Additionally, the draining mechanism 70 has many elements, resulting in high cost and complicated structure. On the other hand, assembly and disassembly is inconvenient, so maintenance is difficult.
A pressure vessel overcoming the above deficiencies is desired.
Accordingly, an object of the present invention is to provide a pressure vessel which instantly drains a large number of water for washing a toilet bowl, and separates and adjusts water to promote washing effect.
Another object of the present invention is to provide a pressure vessel which is conveniently actuated.
A further object of the present invention is to provide a pressure vessel which has simple structure and is easily assembled/disassembled.
The pressure vessel of the present invention comprises a tank portion for preserving water. An outlet is defined at a bottom of the tank portion. A through hole is defined at a top of the tank portion and corresponding to the outlet for mounting a drain mechanism thereon.
The drain mechanism includes a hollow pipe with a top fixed on the through hole of the tank portion. A separating plate extends horizontally from an inner side and near a top of the hollow pipe. An actuator is assembled on a top of the separating plate for manual operation and has a first resilient element mounted therein. At least a pivot element pivotably connects with the actuator and is mounted between the separating plate and the actuator. Each pivot element forms an anchor at a lower end thereof.
A pole extends longitudinally through an interior of the hollow pipe. The pole forms a flange at a top thereof, and defines at least a groove near the flange for latching the anchors. A drain tube is mounted on a bottom of the pole by screw. A top projection is formed near a top of the drain tube. A plurality of drain holes is defined in the bottom of the drain tube. A tapered projection is formed at substantially a middle of the drain tube for abutting against the tank portion thereby closing the outlet.

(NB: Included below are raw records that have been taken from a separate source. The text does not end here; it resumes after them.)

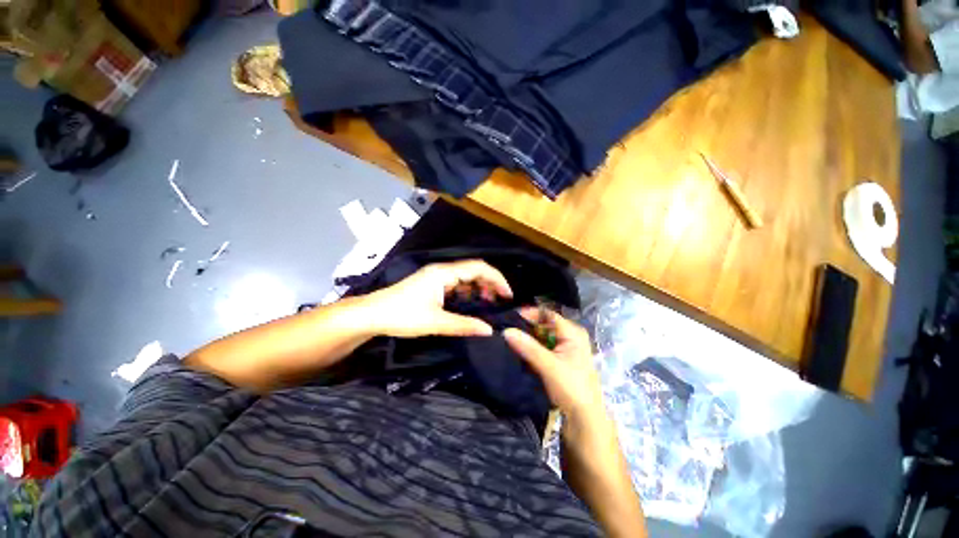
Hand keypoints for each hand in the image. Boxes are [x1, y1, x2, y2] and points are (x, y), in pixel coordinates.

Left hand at [364, 260, 512, 338]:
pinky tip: (469, 304)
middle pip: (473, 270)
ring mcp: (435, 277)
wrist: (371, 315)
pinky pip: (455, 284)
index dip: (496, 278)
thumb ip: (464, 325)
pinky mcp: (431, 285)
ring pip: (465, 277)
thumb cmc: (402, 316)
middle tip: (499, 301)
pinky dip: (466, 292)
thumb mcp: (435, 322)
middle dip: (489, 283)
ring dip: (478, 288)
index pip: (478, 268)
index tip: (507, 294)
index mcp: (444, 273)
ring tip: (486, 303)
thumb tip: (489, 330)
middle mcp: (441, 271)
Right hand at [503, 309, 606, 424]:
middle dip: (526, 326)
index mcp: (573, 332)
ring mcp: (566, 347)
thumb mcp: (549, 366)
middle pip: (544, 324)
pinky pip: (543, 346)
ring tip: (509, 338)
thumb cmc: (571, 388)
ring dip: (528, 337)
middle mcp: (570, 335)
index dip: (529, 313)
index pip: (547, 314)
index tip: (510, 318)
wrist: (584, 417)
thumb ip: (528, 347)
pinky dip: (532, 347)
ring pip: (542, 335)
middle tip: (507, 328)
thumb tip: (506, 331)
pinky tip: (519, 349)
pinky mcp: (560, 358)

A resisting ring is mounted on the top projection and forms a crinkle portion on a center thereof. The resisting ring has an outer rim fixedly retained between a lower portion of the hollow pipe and a lock cover of the top projection. A biasing ring is mounted on a top of the drain tube by screw and presses against an inner rim of the resisting ring.
The feed mechanism has a housing and a piston movable in the housing. The piston forms an upper block with relatively large width and a lower block with relatively small width, which fit with an inner surface of the housing, respectively. A cavity is defined among the upper block, the lower block and the housing. A second resilient element surrounds the lower block and is accommodated in the cavity. In normal state, the second resilient element has a top abutting against a bottom of the upper block, and a bottom abutting against the housing.
A fastening element is mounted on a top of the housing by screw and defines an air hole substantially in a center thereof. An air room is defined between the fastening element and the upper block and communicates with the air hole. An air tube connects with the air aperture and the air hole for guiding compressed air in the tank portion into the air room.
The tank portion forms a tapered rim at a center of a bottom thereof for bordering the outlet. The tapered projection of the drain tube forms a tapered surface abutting against the tapered rim thereby closing the outlet.
A cross portion is formed at a bottom of the drain tube for separating and adjusting water.
The housing further has an entering portion extending from a bottom thereof for transferring water into the tank portion. An outer tapered surface is formed on a bottom of the lower block for abutting against an inner tapered surface of the entering portion thereby controlling water flow.
The first and the second resilient elements are springs.